__Dataset items__
※
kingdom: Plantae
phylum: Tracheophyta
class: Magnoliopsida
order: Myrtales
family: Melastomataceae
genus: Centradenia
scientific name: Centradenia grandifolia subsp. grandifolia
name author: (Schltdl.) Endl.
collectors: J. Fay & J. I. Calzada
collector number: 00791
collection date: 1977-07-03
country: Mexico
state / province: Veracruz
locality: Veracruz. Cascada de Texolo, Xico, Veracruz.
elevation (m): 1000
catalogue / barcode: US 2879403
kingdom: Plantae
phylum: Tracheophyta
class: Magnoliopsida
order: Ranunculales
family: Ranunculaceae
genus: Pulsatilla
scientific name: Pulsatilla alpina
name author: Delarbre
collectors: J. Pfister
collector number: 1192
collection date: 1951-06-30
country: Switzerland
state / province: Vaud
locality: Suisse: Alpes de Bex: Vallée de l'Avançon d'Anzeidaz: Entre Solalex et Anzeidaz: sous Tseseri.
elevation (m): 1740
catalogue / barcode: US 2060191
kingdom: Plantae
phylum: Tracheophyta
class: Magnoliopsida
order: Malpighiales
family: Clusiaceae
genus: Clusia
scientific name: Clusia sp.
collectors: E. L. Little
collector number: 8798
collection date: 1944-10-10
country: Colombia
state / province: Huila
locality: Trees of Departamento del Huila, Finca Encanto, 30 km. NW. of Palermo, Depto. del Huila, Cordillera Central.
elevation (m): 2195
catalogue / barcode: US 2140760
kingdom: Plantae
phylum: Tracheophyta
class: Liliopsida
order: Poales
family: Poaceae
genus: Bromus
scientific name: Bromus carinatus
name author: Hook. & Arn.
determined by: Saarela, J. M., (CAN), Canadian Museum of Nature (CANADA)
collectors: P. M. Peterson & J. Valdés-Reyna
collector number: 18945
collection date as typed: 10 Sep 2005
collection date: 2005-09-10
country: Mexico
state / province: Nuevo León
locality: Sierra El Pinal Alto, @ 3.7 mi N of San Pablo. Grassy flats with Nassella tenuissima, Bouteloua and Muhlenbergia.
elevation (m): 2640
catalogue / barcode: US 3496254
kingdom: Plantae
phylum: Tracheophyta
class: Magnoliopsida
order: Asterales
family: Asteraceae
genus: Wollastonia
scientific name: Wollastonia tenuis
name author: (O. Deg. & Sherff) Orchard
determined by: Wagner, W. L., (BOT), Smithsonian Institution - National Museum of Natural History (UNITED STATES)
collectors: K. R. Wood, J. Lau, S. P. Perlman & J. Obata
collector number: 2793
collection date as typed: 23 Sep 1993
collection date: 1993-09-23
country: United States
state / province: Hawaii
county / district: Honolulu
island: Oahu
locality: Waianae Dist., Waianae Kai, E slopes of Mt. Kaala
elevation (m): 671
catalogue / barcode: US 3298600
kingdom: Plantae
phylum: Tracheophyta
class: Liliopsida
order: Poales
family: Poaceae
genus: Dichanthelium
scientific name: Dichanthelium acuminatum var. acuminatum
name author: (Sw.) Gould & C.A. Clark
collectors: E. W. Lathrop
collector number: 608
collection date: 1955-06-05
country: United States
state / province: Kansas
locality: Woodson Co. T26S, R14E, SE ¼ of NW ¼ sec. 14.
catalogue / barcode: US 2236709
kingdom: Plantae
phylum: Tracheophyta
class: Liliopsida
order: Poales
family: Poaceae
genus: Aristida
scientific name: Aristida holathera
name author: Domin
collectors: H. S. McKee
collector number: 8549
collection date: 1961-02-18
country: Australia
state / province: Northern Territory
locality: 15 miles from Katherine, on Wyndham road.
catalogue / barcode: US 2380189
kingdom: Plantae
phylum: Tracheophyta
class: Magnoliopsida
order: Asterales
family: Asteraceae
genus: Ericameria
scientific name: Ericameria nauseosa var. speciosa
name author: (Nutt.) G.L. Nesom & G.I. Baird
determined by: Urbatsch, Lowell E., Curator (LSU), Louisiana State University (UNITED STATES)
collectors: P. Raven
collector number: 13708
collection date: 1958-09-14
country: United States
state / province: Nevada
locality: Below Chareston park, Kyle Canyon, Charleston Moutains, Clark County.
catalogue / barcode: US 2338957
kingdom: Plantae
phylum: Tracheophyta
※
__TASK INSTRUCTIONS__
Write out all of the lines above again, word for word.

__RESULT BELOW__
kingdom: Plantae
phylum: Tracheophyta
class: Magnoliopsida
order: Myrtales
family: Melastomataceae
genus: Centradenia
scientific name: Centradenia grandifolia subsp. grandifolia
name author: (Schltdl.) Endl.
collectors: J. Fay & J. I. Calzada
collector number: 00791
collection date: 1977-07-03
country: Mexico
state / province: Veracruz
locality: Veracruz. Cascada de Texolo, Xico, Veracruz.
elevation (m): 1000
catalogue / barcode: US 2879403
kingdom: Plantae
phylum: Tracheophyta
class: Magnoliopsida
order: Ranunculales
family: Ranunculaceae
genus: Pulsatilla
scientific name: Pulsatilla alpina
name author: Delarbre
collectors: J. Pfister
collector number: 1192
collection date: 1951-06-30
country: Switzerland
state / province: Vaud
locality: Suisse: Alpes de Bex: Vallée de l'Avançon d'Anzeidaz: Entre Solalex et Anzeidaz: sous Tseseri.
elevation (m): 1740
catalogue / barcode: US 2060191
kingdom: Plantae
phylum: Tracheophyta
class: Magnoliopsida
order: Malpighiales
family: Clusiaceae
genus: Clusia
scientific name: Clusia sp.
collectors: E. L. Little
collector number: 8798
collection date: 1944-10-10
country: Colombia
state / province: Huila
locality: Trees of Departamento del Huila, Finca Encanto, 30 km. NW. of Palermo, Depto. del Huila, Cordillera Central.
elevation (m): 2195
catalogue / barcode: US 2140760
kingdom: Plantae
phylum: Tracheophyta
class: Liliopsida
order: Poales
family: Poaceae
genus: Bromus
scientific name: Bromus carinatus
name author: Hook. & Arn.
determined by: Saarela, J. M., (CAN), Canadian Museum of Nature (CANADA)
collectors: P. M. Peterson & J. Valdés-Reyna
collector number: 18945
collection date as typed: 10 Sep 2005
collection date: 2005-09-10
country: Mexico
state / province: Nuevo León
locality: Sierra El Pinal Alto, @ 3.7 mi N of San Pablo. Grassy flats with Nassella tenuissima, Bouteloua and Muhlenbergia.
elevation (m): 2640
catalogue / barcode: US 3496254
kingdom: Plantae
phylum: Tracheophyta
class: Magnoliopsida
order: Asterales
family: Asteraceae
genus: Wollastonia
scientific name: Wollastonia tenuis
name author: (O. Deg. & Sherff) Orchard
determined by: Wagner, W. L., (BOT), Smithsonian Institution - National Museum of Natural History (UNITED STATES)
collectors: K. R. Wood, J. Lau, S. P. Perlman & J. Obata
collector number: 2793
collection date as typed: 23 Sep 1993
collection date: 1993-09-23
country: United States
state / province: Hawaii
county / district: Honolulu
island: Oahu
locality: Waianae Dist., Waianae Kai, E slopes of Mt. Kaala
elevation (m): 671
catalogue / barcode: US 3298600
kingdom: Plantae
phylum: Tracheophyta
class: Liliopsida
order: Poales
family: Poaceae
genus: Dichanthelium
scientific name: Dichanthelium acuminatum var. acuminatum
name author: (Sw.) Gould & C.A. Clark
collectors: E. W. Lathrop
collector number: 608
collection date: 1955-06-05
country: United States
state / province: Kansas
locality: Woodson Co. T26S, R14E, SE ¼ of NW ¼ sec. 14.
catalogue / barcode: US 2236709
kingdom: Plantae
phylum: Tracheophyta
class: Liliopsida
order: Poales
family: Poaceae
genus: Aristida
scientific name: Aristida holathera
name author: Domin
collectors: H. S. McKee
collector number: 8549
collection date: 1961-02-18
country: Australia
state / province: Northern Territory
locality: 15 miles from Katherine, on Wyndham road.
catalogue / barcode: US 2380189
kingdom: Plantae
phylum: Tracheophyta
class: Magnoliopsida
order: Asterales
family: Asteraceae
genus: Ericameria
scientific name: Ericameria nauseosa var. speciosa
name author: (Nutt.) G.L. Nesom & G.I. Baird
determined by: Urbatsch, Lowell E., Curator (LSU), Louisiana State University (UNITED STATES)
collectors: P. Raven
collector number: 13708
collection date: 1958-09-14
country: United States
state / province: Nevada
locality: Below Chareston park, Kyle Canyon, Charleston Moutains, Clark County.
catalogue / barcode: US 2338957
kingdom: Plantae
phylum: Tracheophyta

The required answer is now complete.